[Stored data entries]
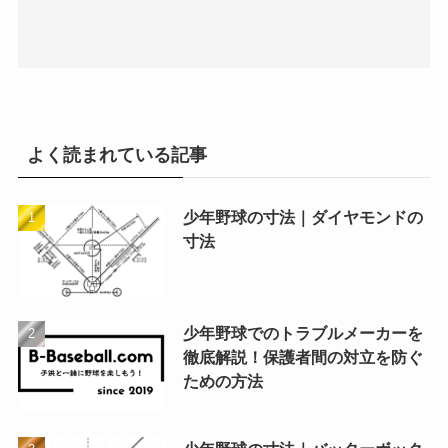
よく読まれている記事
少年野球の寸法｜ダイヤモンドの
寸法
少年野球でのトラブルメーカーを
徹底解説！保護者間の対立を防ぐ
ための方法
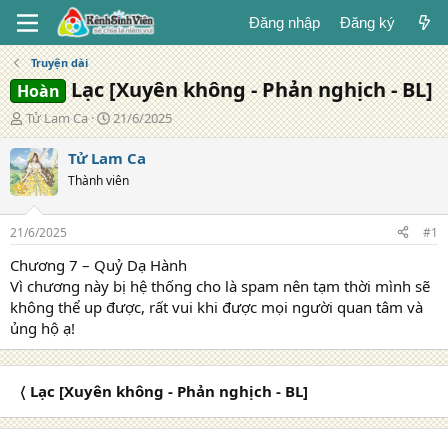
Đăng nhập
Đăng ký
Truyện dài
Lạc [Xuyên không - Phản nghịch - BL]
Hoàn
T
N
Tử Lam Ca
21/6/2025
á
g
c
à
Tử Lam Ca
g
y
Thành viên
i
đ
ả
ă
n
21/6/2025
#1
g
Chương 7 – Quỷ Dạ Hành
Vì chương này bị hệ thống cho là spam nên tạm thời mình sẽ
không thể up được, rất vui khi được mọi người quan tâm và
ủng hộ ạ!
〈 Lạc [Xuyên không - Phản nghịch - BL]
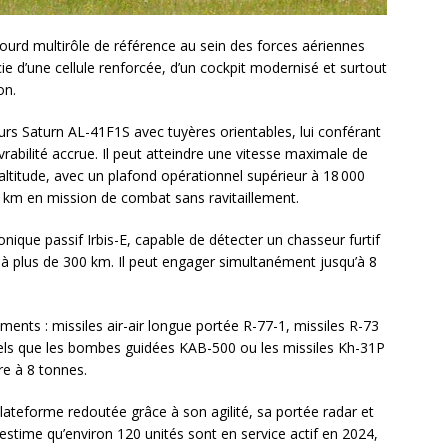
lourd multirôle de référence au sein des forces aériennes
cie d’une cellule renforcée, d’un cockpit modernisé et surtout
on.
rs Saturn AL-41F1S avec tuyères orientables, lui conférant
bilité accrue. Il peut atteindre une vitesse maximale de
altitude, avec un plafond opérationnel supérieur à 18 000
0 km en mission de combat sans ravitaillement.
onique passif Irbis-E, capable de détecter un chasseur furtif
 à plus de 300 km. Il peut engager simultanément jusqu’à 8
ts : missiles air-air longue portée R-77-1, missiles R-73
tels que les bombes guidées KAB-500 ou les missiles Kh-31P
re à 8 tonnes.
lateforme redoutée grâce à son agilité, sa portée radar et
stime qu’environ 120 unités sont en service actif en 2024,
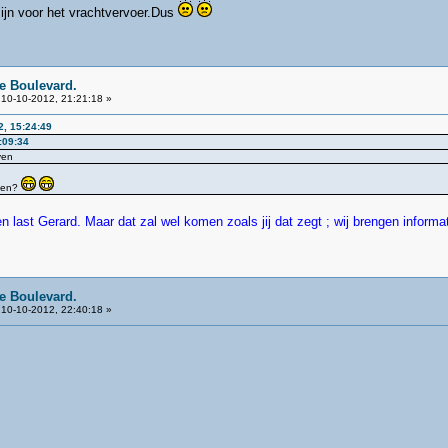
 zijn voor het vrachtvervoer.Dus
e Boulevard.
10-10-2012, 21:21:18 »
2, 15:24:49
:09:34
ven
ben?
last Gerard. Maar dat zal wel komen zoals jij dat zegt ; wij brengen informat
e Boulevard.
10-10-2012, 22:40:18 »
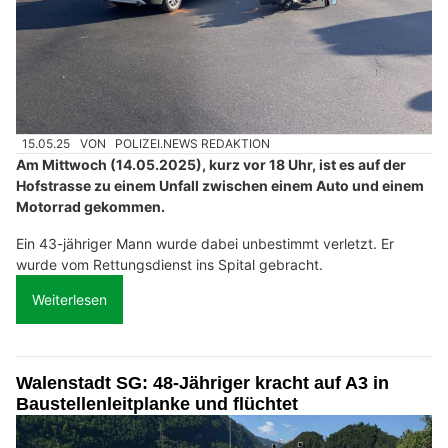
15.05.25
VON
POLIZEI.NEWS REDAKTION
Am Mittwoch (14.05.2025), kurz vor 18 Uhr, ist es auf der
Hofstrasse zu einem Unfall zwischen einem Auto und einem
Motorrad gekommen.
Ein 43-jähriger Mann wurde dabei unbestimmt verletzt. Er
wurde vom Rettungsdienst ins Spital gebracht.
Weiterlesen
Walenstadt SG: 48-Jähriger kracht auf A3 in
Baustellenleitplanke und flüchtet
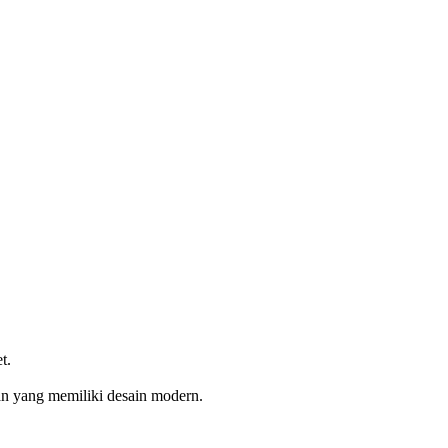
t.
n yang memiliki desain modern.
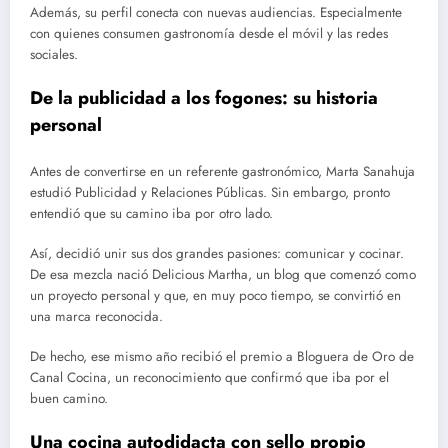
Además, su perfil conecta con nuevas audiencias. Especialmente
con quienes consumen gastronomía desde el móvil y las redes
sociales.
De la publicidad a los fogones: su historia
personal
Antes de convertirse en un referente gastronómico, Marta Sanahuja
estudió Publicidad y Relaciones Públicas. Sin embargo, pronto
entendió que su camino iba por otro lado.
Así, decidió unir sus dos grandes pasiones: comunicar y cocinar.
De esa mezcla nació Delicious Martha, un blog que comenzó como
un proyecto personal y que, en muy poco tiempo, se convirtió en
una marca reconocida.
De hecho, ese mismo año recibió el premio a Bloguera de Oro de
Canal Cocina, un reconocimiento que confirmó que iba por el
buen camino.
Una cocina autodidacta con sello propio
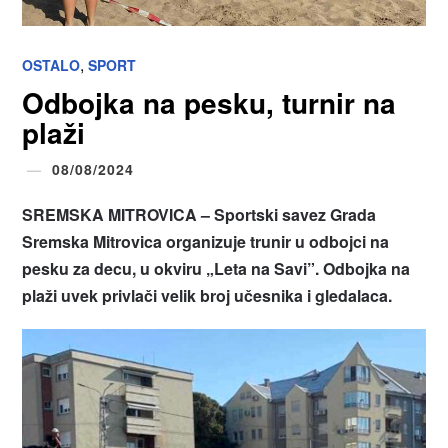
,
OSTALO
SPORT
Odbojka na pesku, turnir na
plaži
08/08/2024
SREMSKA MITROVICA – Sportski savez Grada
Sremska Mitrovica organizuje trunir u
odbojci na
pesku za decu, u okviru „Leta na Savi”.
Odbojka na
plaži uvek privlači velik broj učesnika i gledalaca.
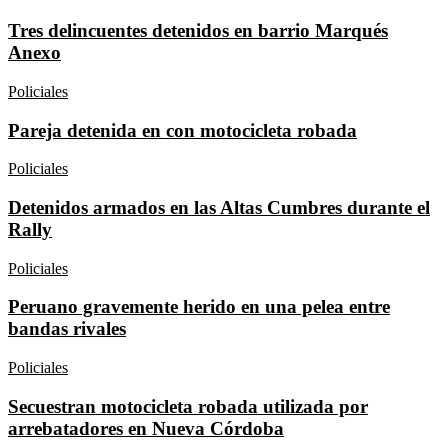
Tres delincuentes detenidos en barrio Marqués
Anexo
Policiales
Pareja detenida en con motocicleta robada
Policiales
Detenidos armados en las Altas Cumbres durante el
Rally
Policiales
Peruano gravemente herido en una pelea entre
bandas rivales
Policiales
Secuestran motocicleta robada utilizada por
arrebatadores en Nueva Córdoba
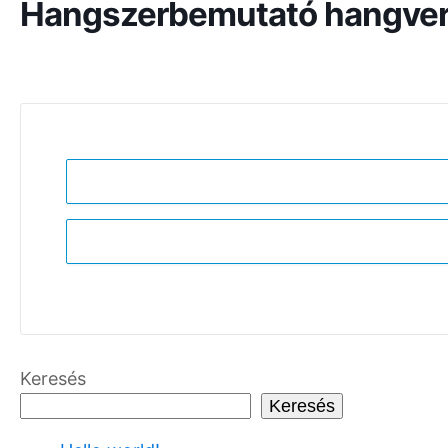
Hangszerbemutató hangvers
Keresés
Keresés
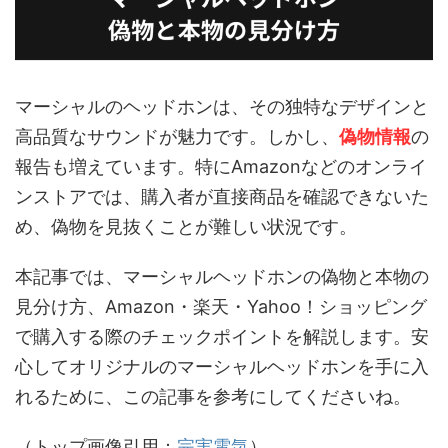
マーシャルのヘッドホンは、その独特なデザインと
高品質なサウンドが魅力です。しかし、
偽物情報
の
報告も増えています。特にAmazonなどのオンライ
ンストアでは、購入者が直接商品を確認できないた
め、偽物を見抜くことが難しい状況です。
本記事では、マーシャルヘッドホンの偽物と本物の
見分け方、Amazon・楽天・Yahoo！ショッピング
で購入する際のチェックポイントを解説します。安
心してオリジナルのマーシャルヘッドホンを手に入
れるために、この記事を参考にしてくださいね。
（トップ画像引用：
完実電気
）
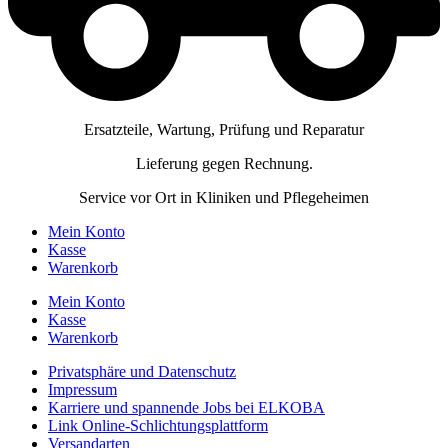
Ersatzteile, Wartung, Prüfung und Reparatur
Lieferung gegen Rechnung.
Service vor Ort in Kliniken und Pflegeheimen
Mein Konto
Kasse
Warenkorb
Mein Konto
Kasse
Warenkorb
Privatsphäre und Datenschutz
Impressum
Karriere und spannende Jobs bei ELKOBA
Link Online-Schlichtungsplattform
Versandarten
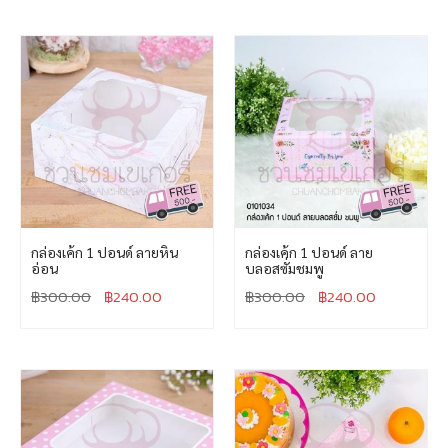
กล่องเค้ก 1 ปอนด์ ลายหิน
กล่องเค้ก 1 ปอนด์ ลาย
อ่อน
บลอสซั่มชมพู
฿
300.00
฿
240.00
฿
300.00
฿
240.00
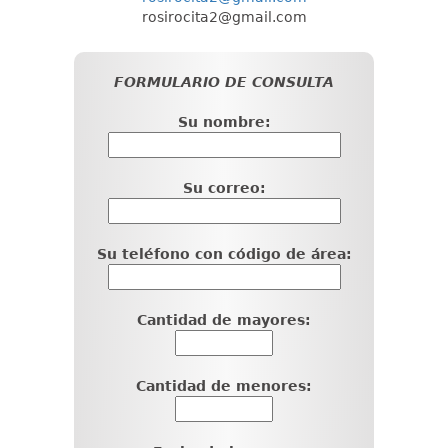
rosirocita2@gmail.com
FORMULARIO DE CONSULTA
Su nombre:
Su correo:
Su teléfono con código de área:
Cantidad de mayores:
Cantidad de menores:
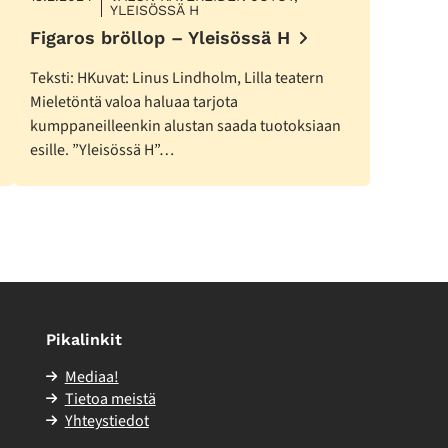
YLEISÖSSÄ H
Figaros bröllop – Yleisössä H
Teksti: HKuvat: Linus Lindholm, Lilla teatern
Mieletöntä valoa haluaa tarjota
kumppaneilleenkin alustan saada tuotoksiaan
esille. ”Yleisössä H”…
Pikalinkit
Mediaa!
Tietoa meistä
Yhteystiedot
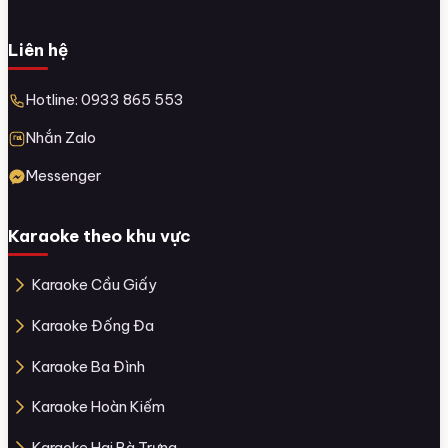
Liên hệ
Hotline: 0933 865 553
Nhắn Zalo
Messenger
Karaoke theo khu vực
Karaoke Cầu Giấy
Karaoke Đống Đa
Karaoke Ba Đình
Karaoke Hoàn Kiếm
Karaoke Hai Bà Trưng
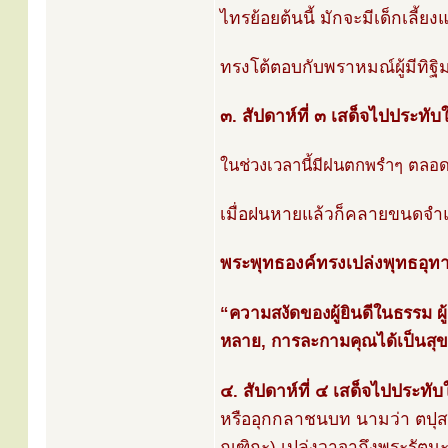
ไทรย้อยต้นนี้ มักจะมีเด็กเลี้
ทรงโต้ตอบกับพราหมณ์ผู้มีทิฐ
๓. สัปดาห์ที่ ๓ เสด็จไปประทับใ
ในช่วงเวลานี้มีฝนตกพรำๆ ตลอ
เมื่อฝนหายแล้วก็คลายขนดจำแ
พระพุทธองค์ทรงเปล่งพุทธอุท
“ความสงัดของผู้ยินดีในธรรม ผู
หลาย, การละกามคุณได้เป็นสุข, 
๔. สัปดาห์ที่ ๔ เสด็จไปประทั
หรืออุกกลาชนบท นามว่า ตปุสส
ณฑิกะ) เปล่งวาจาถึงพระรัตนะ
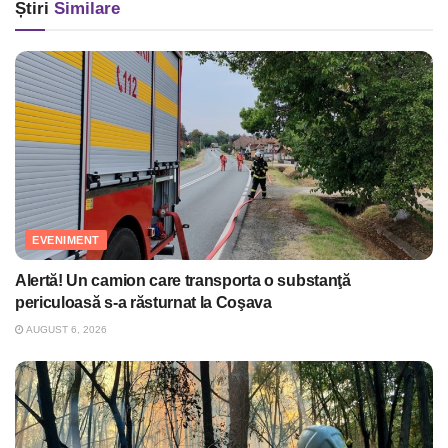
Știri
Similare
EVENIMENT
Alertă! Un camion care transporta o substanţă
periculoasă s-a răsturnat la Coşava
AUGUST 6, 2026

## Exercise
Copy all entries exactly; skip pictures.

## Expected output
よく読まれている記事
少年野球の寸法｜ダイヤモンドの
寸法
少年野球でのトラブルメーカーを
徹底解説！保護者間の対立を防ぐ
ための方法
Đăng nhập
Đăng ký
Truyện dài
Lạc [Xuyên không - Phản nghịch - BL]
Hoàn
T
N
Tử Lam Ca
21/6/2025
á
g
c
à
Tử Lam Ca
g
y
Thành viên
i
đ
ả
ă
n
21/6/2025
#1
g
Chương 7 – Quỷ Dạ Hành
Vì chương này bị hệ thống cho là spam nên tạm thời mình sẽ
không thể up được, rất vui khi được mọi người quan tâm và
ủng hộ ạ!
〈 Lạc [Xuyên không - Phản nghịch - BL]
lourd multirôle de référence au sein des forces aériennes
cie d’une cellule renforcée, d’un cockpit modernisé et surtout
on.
rs Saturn AL-41F1S avec tuyères orientables, lui conférant
bilité accrue. Il peut atteindre une vitesse maximale de
altitude, avec un plafond opérationnel supérieur à 18 000
0 km en mission de combat sans ravitaillement.
onique passif Irbis-E, capable de détecter un chasseur furtif
 à plus de 300 km. Il peut engager simultanément jusqu’à 8
ts : missiles air-air longue portée R-77-1, missiles R-73
tels que les bombes guidées KAB-500 ou les missiles Kh-31P
re à 8 tonnes.
lateforme redoutée grâce à son agilité, sa portée radar et
stime qu’environ 120 unités sont en service actif en 2024,
 zijn voor het vrachtvervoer.Dus
e Boulevard.
10-10-2012, 21:21:18 »
2, 15:24:49
:09:34
ven
ben?
last Gerard. Maar dat zal wel komen zoals jij dat zegt ; wij brengen informat
e Boulevard.
10-10-2012, 22:40:18 »
15.05.25
VON
POLIZEI.NEWS REDAKTION
Am Mittwoch (14.05.2025), kurz vor 18 Uhr, ist es auf der
Hofstrasse zu einem Unfall zwischen einem Auto und einem
Motorrad gekommen.
Ein 43-jähriger Mann wurde dabei unbestimmt verletzt. Er
wurde vom Rettungsdienst ins Spital gebracht.
Weiterlesen
Walenstadt SG: 48-Jähriger kracht auf A3 in
Baustellenleitplanke und flüchtet
t.
n yang memiliki desain modern.
Además, su perfil conecta con nuevas audiencias. Especialmente
con quienes consumen gastronomía desde el móvil y las redes
sociales.
De la publicidad a los fogones: su historia
personal
Antes de convertirse en un referente gastronómico, Marta Sanahuja
estudió Publicidad y Relaciones Públicas. Sin embargo, pronto
entendió que su camino iba por otro lado.
Así, decidió unir sus dos grandes pasiones: comunicar y cocinar.
De esa mezcla nació Delicious Martha, un blog que comenzó como
un proyecto personal y que, en muy poco tiempo, se convirtió en
una marca reconocida.
De hecho, ese mismo año recibió el premio a Bloguera de Oro de
Canal Cocina, un reconocimiento que confirmó que iba por el
buen camino.
Una cocina autodidacta con sello propio
,
OSTALO
SPORT
Odbojka na pesku, turnir na
plaži
08/08/2024
SREMSKA MITROVICA – Sportski savez Grada
Sremska Mitrovica organizuje trunir u
odbojci na
pesku za decu, u okviru „Leta na Savi”.
Odbojka na
plaži uvek privlači velik broj učesnika i gledalaca.
Tres delincuentes detenidos en barrio Marqués
Anexo
Policiales
Pareja detenida en con motocicleta robada
Policiales
Detenidos armados en las Altas Cumbres durante el
Rally
Policiales
Peruano gravemente herido en una pelea entre
bandas rivales
Policiales
Secuestran motocicleta robada utilizada por
arrebatadores en Nueva Córdoba
Hangszerbemutató hangvers
Keresés
Keresés
マーシャルのヘッドホンは、その独特なデザインと
高品質なサウンドが魅力です。しかし、
偽物情報
の
報告も増えています。特にAmazonなどのオンライ
ンストアでは、購入者が直接商品を確認できないた
め、偽物を見抜くことが難しい状況です。
本記事では、マーシャルヘッドホンの偽物と本物の
見分け方、Amazon・楽天・Yahoo！ショッピング
で購入する際のチェックポイントを解説します。安
心してオリジナルのマーシャルヘッドホンを手に入
れるために、この記事を参考にしてくださいね。
（トップ画像引用：
完実電気
）
Ersatzteile, Wartung, Prüfung und Reparatur
Lieferung gegen Rechnung.
Service vor Ort in Kliniken und Pflegeheimen
Mein Konto
Kasse
Warenkorb
Mein Konto
Kasse
Warenkorb
Privatsphäre und Datenschutz
Impressum
Karriere und spannende Jobs bei ELKOBA
Link Online-Schlichtungsplattform
Versandarten
กล่องเค้ก 1 ปอนด์ ลายหิน
กล่องเค้ก 1 ปอนด์ ลาย
อ่อน
บลอสซั่มชมพู
฿
300.00
฿
240.00
฿
300.00
฿
240.00
rosirocita2@gmail.com
FORMULARIO DE CONSULTA
Su nombre:
Su correo:
Su teléfono con código de área:
Cantidad de mayores:
Cantidad de menores:
YLEISÖSSÄ H
Figaros bröllop – Yleisössä H
Teksti: HKuvat: Linus Lindholm, Lilla teatern
Mieletöntä valoa haluaa tarjota
kumppaneilleenkin alustan saada tuotoksiaan
esille. ”Yleisössä H”…
Pikalinkit
Mediaa!
Tietoa meistä
Yhteystiedot
Liên hệ
Hotline: 0933 865 553
Nhắn Zalo
Messenger
Karaoke theo khu vực
Karaoke Cầu Giấy
Karaoke Đống Đa
Karaoke Ba Đình
Karaoke Hoàn Kiếm
Karaoke Hai Bà Trưng
ไทรย้อยต้นนี้ มักจะมีเด็กเลี้
ทรงโต้ตอบกับพราหมณ์ผู้มีทิฐ
๓. สัปดาห์ที่ ๓ เสด็จไปประทับใ
ในช่วงเวลานี้มีฝนตกพรำๆ ตลอ
เมื่อฝนหายแล้วก็คลายขนดจำแ
พระพุทธองค์ทรงเปล่งพุทธอุท
“ความสงัดของผู้ยินดีในธรรม ผู
หลาย, การละกามคุณได้เป็นสุข, 
๔. สัปดาห์ที่ ๔ เสด็จไปประทั
หรืออุกกลาชนบท นามว่า ตปุสส
ณฑิกะ) เปล่งวาจาถึงพระรัตนะ
Știri
Similare
EVENIMENT
Alertă! Un camion care transporta o substanţă
periculoasă s-a răsturnat la Coşava
AUGUST 6, 2026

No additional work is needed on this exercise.